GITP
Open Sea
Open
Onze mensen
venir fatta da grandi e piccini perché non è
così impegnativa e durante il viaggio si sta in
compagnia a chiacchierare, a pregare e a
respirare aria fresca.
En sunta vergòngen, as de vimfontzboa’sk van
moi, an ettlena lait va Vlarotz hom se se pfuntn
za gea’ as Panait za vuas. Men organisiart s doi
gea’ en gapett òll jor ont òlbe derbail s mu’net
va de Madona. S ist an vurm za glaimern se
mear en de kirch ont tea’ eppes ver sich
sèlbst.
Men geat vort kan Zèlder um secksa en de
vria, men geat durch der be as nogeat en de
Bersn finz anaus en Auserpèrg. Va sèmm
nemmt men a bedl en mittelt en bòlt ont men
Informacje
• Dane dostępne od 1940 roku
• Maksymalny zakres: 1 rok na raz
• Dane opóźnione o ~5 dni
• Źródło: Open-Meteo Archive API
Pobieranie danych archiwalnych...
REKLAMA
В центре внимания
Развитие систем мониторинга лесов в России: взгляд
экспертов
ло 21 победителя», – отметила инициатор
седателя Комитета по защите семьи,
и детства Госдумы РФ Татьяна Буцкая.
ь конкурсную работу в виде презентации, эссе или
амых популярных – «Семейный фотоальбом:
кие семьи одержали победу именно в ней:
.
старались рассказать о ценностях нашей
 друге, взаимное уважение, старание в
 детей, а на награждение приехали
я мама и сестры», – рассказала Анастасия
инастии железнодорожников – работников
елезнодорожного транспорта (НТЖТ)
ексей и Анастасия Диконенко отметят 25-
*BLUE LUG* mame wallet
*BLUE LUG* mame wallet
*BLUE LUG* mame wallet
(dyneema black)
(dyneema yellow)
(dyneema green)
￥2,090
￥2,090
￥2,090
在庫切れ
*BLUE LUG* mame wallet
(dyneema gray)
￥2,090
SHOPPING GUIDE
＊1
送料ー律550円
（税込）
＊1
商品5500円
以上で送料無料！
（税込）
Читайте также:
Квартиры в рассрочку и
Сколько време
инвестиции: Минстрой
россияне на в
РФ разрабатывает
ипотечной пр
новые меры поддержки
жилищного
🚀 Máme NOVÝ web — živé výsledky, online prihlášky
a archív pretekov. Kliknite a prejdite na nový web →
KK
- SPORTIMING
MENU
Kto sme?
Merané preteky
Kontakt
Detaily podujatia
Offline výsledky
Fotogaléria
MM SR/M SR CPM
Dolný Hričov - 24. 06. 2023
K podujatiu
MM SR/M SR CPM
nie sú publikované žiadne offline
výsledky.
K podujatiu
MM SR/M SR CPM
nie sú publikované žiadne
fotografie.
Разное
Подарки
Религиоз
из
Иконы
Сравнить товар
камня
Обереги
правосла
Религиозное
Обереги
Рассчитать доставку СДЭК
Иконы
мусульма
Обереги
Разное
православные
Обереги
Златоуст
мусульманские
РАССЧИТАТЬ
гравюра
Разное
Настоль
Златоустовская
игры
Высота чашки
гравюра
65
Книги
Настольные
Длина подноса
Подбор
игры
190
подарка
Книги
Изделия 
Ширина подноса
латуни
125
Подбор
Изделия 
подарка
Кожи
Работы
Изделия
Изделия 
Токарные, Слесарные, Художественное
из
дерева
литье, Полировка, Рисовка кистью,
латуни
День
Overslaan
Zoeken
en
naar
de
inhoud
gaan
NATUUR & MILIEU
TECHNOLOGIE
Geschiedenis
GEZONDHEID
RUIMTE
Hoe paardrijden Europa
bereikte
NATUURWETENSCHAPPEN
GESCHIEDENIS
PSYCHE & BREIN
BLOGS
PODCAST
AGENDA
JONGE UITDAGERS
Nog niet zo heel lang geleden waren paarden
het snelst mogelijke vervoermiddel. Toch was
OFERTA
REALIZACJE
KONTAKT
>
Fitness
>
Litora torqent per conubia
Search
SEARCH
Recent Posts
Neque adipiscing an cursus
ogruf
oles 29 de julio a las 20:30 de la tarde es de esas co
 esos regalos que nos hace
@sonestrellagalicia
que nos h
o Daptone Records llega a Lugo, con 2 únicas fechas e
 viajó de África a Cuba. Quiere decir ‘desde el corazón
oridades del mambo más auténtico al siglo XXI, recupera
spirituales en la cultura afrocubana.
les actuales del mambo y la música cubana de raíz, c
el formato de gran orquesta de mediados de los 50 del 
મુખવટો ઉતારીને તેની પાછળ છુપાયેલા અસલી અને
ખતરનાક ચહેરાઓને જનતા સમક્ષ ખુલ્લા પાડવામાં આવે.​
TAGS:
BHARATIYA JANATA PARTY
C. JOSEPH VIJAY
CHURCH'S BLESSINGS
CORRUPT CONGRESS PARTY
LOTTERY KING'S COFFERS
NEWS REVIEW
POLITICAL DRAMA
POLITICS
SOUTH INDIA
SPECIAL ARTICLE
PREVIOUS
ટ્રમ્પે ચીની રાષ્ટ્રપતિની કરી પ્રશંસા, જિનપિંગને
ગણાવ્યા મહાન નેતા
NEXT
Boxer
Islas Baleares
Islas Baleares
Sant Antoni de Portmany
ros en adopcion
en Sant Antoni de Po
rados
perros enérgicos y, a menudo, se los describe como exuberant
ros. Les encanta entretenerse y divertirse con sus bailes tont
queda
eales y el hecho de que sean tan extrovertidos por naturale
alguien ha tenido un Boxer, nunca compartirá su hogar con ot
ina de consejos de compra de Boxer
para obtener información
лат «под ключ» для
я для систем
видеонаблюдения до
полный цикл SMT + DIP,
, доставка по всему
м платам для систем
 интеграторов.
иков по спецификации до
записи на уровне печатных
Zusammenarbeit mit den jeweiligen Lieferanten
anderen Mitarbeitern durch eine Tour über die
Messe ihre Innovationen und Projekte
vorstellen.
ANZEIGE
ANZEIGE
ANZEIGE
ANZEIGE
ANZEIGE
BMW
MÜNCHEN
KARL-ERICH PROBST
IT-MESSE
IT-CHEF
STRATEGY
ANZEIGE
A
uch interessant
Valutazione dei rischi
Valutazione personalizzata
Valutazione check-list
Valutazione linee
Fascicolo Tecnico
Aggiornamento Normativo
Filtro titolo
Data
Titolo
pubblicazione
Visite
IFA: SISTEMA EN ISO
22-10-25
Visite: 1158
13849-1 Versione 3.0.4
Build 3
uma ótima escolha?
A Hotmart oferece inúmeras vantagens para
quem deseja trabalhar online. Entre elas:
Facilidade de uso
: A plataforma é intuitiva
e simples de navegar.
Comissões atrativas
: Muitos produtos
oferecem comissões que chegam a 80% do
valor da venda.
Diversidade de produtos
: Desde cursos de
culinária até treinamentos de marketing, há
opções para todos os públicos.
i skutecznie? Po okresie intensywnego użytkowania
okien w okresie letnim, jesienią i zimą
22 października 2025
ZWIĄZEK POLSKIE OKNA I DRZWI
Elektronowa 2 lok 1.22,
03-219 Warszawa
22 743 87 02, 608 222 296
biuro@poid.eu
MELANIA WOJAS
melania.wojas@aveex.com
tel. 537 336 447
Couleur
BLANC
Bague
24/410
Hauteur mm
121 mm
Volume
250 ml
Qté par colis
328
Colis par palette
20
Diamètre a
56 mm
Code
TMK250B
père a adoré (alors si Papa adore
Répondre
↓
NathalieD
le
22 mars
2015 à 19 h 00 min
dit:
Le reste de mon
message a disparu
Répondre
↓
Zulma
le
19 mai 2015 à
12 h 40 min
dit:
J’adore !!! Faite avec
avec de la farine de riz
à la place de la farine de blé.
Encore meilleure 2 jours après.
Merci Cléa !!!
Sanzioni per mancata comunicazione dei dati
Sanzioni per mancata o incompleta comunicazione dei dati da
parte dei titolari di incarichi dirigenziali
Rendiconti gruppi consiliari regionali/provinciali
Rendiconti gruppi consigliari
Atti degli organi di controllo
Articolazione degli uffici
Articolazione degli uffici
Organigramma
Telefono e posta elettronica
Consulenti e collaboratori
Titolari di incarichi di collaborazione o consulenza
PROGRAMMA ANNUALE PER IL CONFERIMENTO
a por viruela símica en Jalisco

**Work request**
Only the lines holding the word "Sanzioni" belong in the answer; copy them from the listing above.

**Output below**
Sanzioni per mancata comunicazione dei dati
Sanzioni per mancata o incompleta comunicazione dei dati da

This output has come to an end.